> _Requirement 1_
In the text below about the revised EU market definition notice, name every short label that is introduced in quotation marks as a defined term.
> _Requirement 2_
Please copy word for word the part of the text on the revised market definition notice that opens with the words containing "Competition law is" and closes with "of market shares).".

ENG
The new Market definition Notice


1. INTRODUCTION

On 8th February 2024, the European Commission (the “EC”) Notice on the definition of the relevant market for the purposes of Union competition law published on 9 December 1997 (the “Old Notice”) was revised for the first time in twenty-five years (the “Market definition Notice”). The structure of the new Market definition Notice (the “Revised Notice”) is quite different from the old notice dating from 1997. The Revised Notice is also much more detailed (it is 35 pages long, whereas the previous text was 9 pages long) and it includes concrete illustrations to guide the practical application of the concepts (with 166 references to recent cases and numerous examples).

Competition law is mainly concerned with problems caused by a specific market failure: market power (i.e., the ability of a firm to charge a price above its marginal costs). This market power can be assessed on the basis of market shares as they reflect the relative position of suppliers on the market1. As it enables the EC to identify the suppliers and customers active on a relevant market and then calculate the total market size and the market share of each supplier2, market definition is a cornerstone in all aspects of competition law enforcement (merger control, abuse of dominance and agreements restrictive of competition). In this context, the Market definition Notice serves as a tool to determine the competition and the position of an undertaking on the market (notably through the calculation of market shares).

> _Information shown_
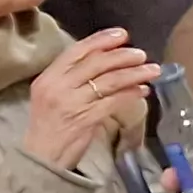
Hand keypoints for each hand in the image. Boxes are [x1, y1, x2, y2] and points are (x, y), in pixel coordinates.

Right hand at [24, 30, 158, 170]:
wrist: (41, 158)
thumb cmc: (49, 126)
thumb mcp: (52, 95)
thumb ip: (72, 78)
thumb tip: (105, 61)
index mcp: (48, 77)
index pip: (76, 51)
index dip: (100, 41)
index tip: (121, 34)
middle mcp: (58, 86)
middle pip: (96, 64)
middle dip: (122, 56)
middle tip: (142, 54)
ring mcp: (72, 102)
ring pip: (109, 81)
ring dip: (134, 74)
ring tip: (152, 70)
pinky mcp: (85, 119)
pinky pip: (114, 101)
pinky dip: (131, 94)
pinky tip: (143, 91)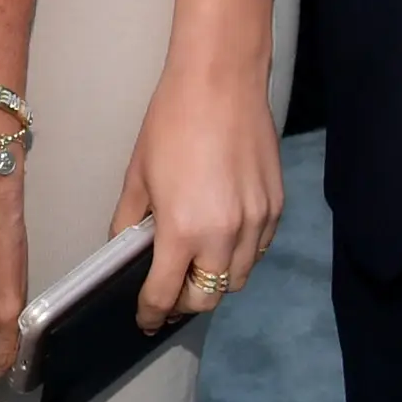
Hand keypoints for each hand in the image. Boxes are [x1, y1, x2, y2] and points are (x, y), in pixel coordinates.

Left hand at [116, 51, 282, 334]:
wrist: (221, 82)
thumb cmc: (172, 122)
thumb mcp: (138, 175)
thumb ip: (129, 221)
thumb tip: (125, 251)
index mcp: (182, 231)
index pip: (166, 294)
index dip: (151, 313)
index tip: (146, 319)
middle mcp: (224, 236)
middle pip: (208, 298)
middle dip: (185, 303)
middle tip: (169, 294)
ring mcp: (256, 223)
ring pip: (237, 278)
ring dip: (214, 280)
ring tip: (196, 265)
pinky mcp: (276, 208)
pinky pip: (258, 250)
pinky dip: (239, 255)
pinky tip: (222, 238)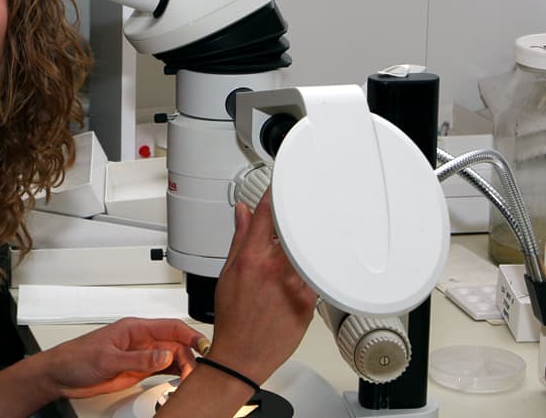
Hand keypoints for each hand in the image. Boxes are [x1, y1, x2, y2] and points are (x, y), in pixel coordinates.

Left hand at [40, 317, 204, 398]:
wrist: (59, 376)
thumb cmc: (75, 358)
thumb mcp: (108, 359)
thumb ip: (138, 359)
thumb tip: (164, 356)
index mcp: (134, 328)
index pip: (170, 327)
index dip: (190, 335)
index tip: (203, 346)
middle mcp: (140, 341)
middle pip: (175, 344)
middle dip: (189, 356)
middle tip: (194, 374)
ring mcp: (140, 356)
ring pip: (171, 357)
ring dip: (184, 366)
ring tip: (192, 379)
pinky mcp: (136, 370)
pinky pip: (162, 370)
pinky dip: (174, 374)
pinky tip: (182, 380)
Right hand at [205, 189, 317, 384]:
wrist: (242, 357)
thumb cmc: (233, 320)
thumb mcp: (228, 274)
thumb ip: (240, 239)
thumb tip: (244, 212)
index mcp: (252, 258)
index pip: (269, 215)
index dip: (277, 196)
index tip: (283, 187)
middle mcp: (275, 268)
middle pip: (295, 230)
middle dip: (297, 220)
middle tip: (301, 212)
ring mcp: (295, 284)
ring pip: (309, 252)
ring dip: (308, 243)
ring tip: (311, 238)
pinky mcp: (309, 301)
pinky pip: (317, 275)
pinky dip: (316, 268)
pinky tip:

> _Answer 1_
- EC
- Old Notice
- Market definition Notice
- Revised Notice

> _Answer 2_
Competition law is mainly concerned with problems caused by a specific market failure: market power (i.e., the ability of a firm to charge a price above its marginal costs). This market power can be assessed on the basis of market shares as they reflect the relative position of suppliers on the market1. As it enables the EC to identify the suppliers and customers active on a relevant market and then calculate the total market size and the market share of each supplier2, market definition is a cornerstone in all aspects of competition law enforcement (merger control, abuse of dominance and agreements restrictive of competition). In this context, the Market definition Notice serves as a tool to determine the competition and the position of an undertaking on the market (notably through the calculation of market shares).